And the door had to be made of steel, not aluminium, "because aluminium wouldn't have anywhere near the structural properties of steel."
To counter any sudden gusts, the door can be firmly fixed along its track with a tower bolt.
"Wind isn't a problem," Crosson said.
"It's just fabulous in there in the middle of summer. You're 'in' the back yard when you're cooking dinner and you have that connection to the outside which is more dramatic than normal."
Advertising by Ray White refers to a "classically gorgeous frontage that hides an inspired contemporary architectural extension at the rear".
"It's an absolute contrast and we wanted it because the way we live now is very different to the way people lived in Victorian times which was very insular. The front of the house is more enclosed," Crosson said.

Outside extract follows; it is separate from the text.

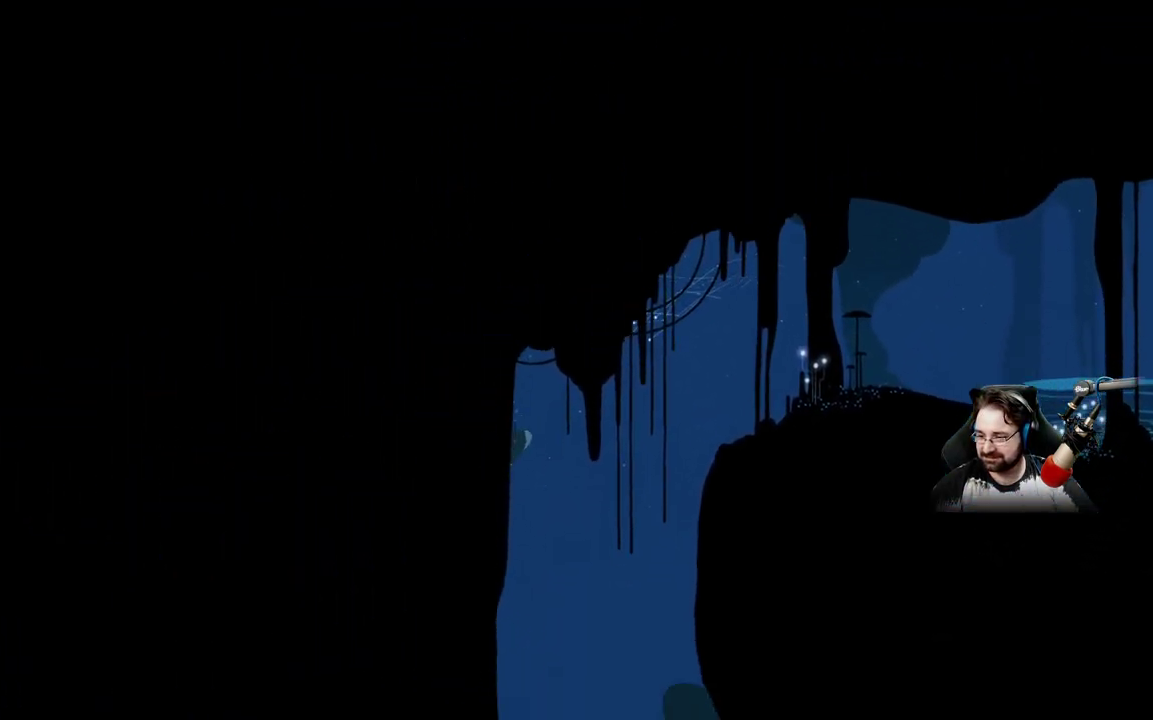
{"buttons": [], "left_stick": "down", "right_stick": "center", "events": [[100, "A", "down"], [200, "A", "up"], [333, "A", "down"], [400, "A", "up"]]}
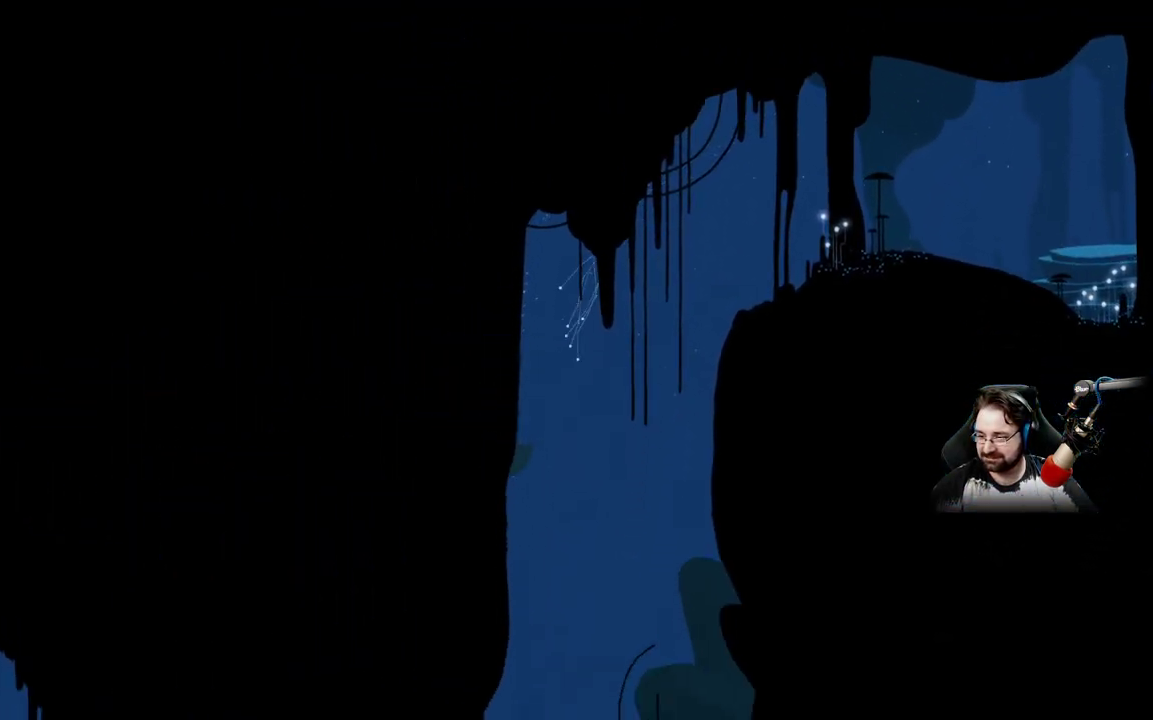
{"buttons": ["A"], "left_stick": "down-left", "right_stick": "center", "events": [[33, "A", "down"], [100, "left_stick", "down-left"], [133, "A", "up"], [233, "A", "down"], [333, "A", "up"], [467, "A", "down"]]}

The renovated back area nods to the front: timber floors continue throughout and rafters in the new kitchen/dining/living area are all exposed, reflecting battens on the ceiling of the older part of his place.
The renovation was carried out "in the existing footprint but it's pretty much a rebuild."
Crosson has owned the home for 37 years and says once he has sold, he is now planning to develop a new office and two apartments at a Ponsonby Rd address. Work has not yet started.
And as for his film career, he's working with an Australian business to visit hotels around New Zealand in a programme to be screened in New Zealand.